Looping now working OK, as far as I can tell, and various pieces of debug code are commented or #ifdef'd out. You will still need to put some extra yield() calls into your loop, until the correct approach for EventResponder is determined. In the above example they're all in one place, but you could of course scatter them throughout your loop() to even out the CPU load.
 
Yes, there is definitly a difference when putting in more yield().
If i disable all or most of the other sound generation beside the samples, i can get 3-4 samples playing nearly without glitches.
I retried the PSRAM option but not seen any difference with or without it (maybe even a bit worse with it being on)
In your latest code with the Loop-improvements, i had to enable the disabled #define ABS line to get it compiling without strange errors for several other places around.
 
As a side topic - i think this is an issue with the audio library in general with wav files,
when stopping samples, so they are not playing to the true end, there are always clicks or glitches.
I tried to fix it with the provided envelopes and that kind of makes it fixable, but that also messes up some or all the sample starts (skipping, artefacts at sample start etc.)
Not sure if you can do anything about that because, as said, this seems to be a general issue with the audio library.
 
I need to do some more testing with multiple files, for sure. If I find and fix something, all well and good, I can let you know and you can test again.

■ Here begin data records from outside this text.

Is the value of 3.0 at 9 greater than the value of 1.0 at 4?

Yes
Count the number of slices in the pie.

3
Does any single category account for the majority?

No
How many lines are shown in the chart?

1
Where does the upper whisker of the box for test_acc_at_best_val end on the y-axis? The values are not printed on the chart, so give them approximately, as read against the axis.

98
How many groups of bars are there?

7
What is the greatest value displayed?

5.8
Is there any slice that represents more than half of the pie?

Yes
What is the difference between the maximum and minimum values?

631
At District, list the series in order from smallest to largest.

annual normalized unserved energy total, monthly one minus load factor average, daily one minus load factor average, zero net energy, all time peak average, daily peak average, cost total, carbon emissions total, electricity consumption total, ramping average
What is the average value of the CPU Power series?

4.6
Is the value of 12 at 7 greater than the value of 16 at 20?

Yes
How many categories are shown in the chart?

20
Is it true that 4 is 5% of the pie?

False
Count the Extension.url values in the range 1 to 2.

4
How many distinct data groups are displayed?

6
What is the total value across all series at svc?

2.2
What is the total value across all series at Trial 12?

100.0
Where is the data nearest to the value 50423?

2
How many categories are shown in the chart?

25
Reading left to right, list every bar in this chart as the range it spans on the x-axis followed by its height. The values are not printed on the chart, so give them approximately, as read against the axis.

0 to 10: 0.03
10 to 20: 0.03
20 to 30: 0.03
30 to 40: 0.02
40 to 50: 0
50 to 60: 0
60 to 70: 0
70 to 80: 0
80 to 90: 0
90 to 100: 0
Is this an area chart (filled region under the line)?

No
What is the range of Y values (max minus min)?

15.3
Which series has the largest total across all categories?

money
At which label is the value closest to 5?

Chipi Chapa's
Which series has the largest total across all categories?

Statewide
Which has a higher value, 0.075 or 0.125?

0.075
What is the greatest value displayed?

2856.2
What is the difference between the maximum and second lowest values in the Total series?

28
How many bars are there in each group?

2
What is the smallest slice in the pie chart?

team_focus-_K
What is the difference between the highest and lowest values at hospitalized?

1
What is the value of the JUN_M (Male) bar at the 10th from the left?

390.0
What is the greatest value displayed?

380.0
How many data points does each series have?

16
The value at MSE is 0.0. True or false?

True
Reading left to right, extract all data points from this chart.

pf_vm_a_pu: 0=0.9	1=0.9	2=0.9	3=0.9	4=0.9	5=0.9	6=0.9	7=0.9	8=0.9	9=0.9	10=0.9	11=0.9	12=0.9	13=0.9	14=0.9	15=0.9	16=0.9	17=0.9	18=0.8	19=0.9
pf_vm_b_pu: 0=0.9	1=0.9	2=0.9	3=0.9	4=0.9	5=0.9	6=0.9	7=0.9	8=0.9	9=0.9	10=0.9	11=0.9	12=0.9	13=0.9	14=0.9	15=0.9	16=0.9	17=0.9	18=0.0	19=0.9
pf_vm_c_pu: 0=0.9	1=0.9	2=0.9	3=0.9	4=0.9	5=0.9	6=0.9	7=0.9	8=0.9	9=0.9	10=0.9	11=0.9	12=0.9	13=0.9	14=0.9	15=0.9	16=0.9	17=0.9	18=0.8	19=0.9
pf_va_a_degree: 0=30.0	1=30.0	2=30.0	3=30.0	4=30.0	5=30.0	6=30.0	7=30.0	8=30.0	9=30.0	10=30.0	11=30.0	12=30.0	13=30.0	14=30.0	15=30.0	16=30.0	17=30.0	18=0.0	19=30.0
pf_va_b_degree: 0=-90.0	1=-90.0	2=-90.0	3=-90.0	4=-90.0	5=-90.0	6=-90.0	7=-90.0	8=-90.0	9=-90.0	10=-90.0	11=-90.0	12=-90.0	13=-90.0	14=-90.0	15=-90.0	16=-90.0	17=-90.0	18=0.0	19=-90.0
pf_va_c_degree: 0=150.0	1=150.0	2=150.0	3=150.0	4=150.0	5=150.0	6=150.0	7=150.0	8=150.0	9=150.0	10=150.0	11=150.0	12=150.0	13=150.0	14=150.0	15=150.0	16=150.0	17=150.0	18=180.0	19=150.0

If not, I really am going to need more quantifiable reports than "there is definitely a difference", "3-4 samples playing nearly without glitches" and "not seen any difference with or without it (maybe even a bit worse with it being on)". Small example sketches I can compile and run using Arduino 1.8.19; recordings of output, ideally via USB for sample-accurate investigation, possibly with a reference of "this is how it should be"; maybe images of scope traces, if recordings aren't working. This stuff is phenomenally hard to debug with the available tools, and my limited time will be way more productive if I can start from some reproducible test cases.

Yes, I'm not sure what's going on with the abs() thing - if the bodge I put in and commented out needs to remain in place for now then so be it, we can fix it later in the tidying-up phase.

The audio library is fairly basic when it comes to starting and stopping pretty much anything, be it sample files or synthesized waveforms. If you tell it to stop, it will do so, sometime in the next 2.9ms, and regardless of where the source has "got to in the waveform". It's 100% up to the application developer to deal with this. In my SDpiano example I made each voice a class derived from AudioStream, with two built-in envelopes (for stereo), both memory playback (for low latency note starts) and filesystem playback (for long samples), and mixers for velocity sensitivity and mixing the memory and filesystem players. Its implementation of stop() then triggered the envelope release, and its update() stopped playback only when the envelope went inactive. The envelopes are only really used for their release phase, so have zero delay, attack, hold and decay, and a sustain level of 1. I haven't noticed any messing up of sample starts, though of course that could be related to initial playback being from memory. Yes, it's fairly complex. No, you don't have any option but to do it properly and then test it thoroughly. It took me quite some time to get it right.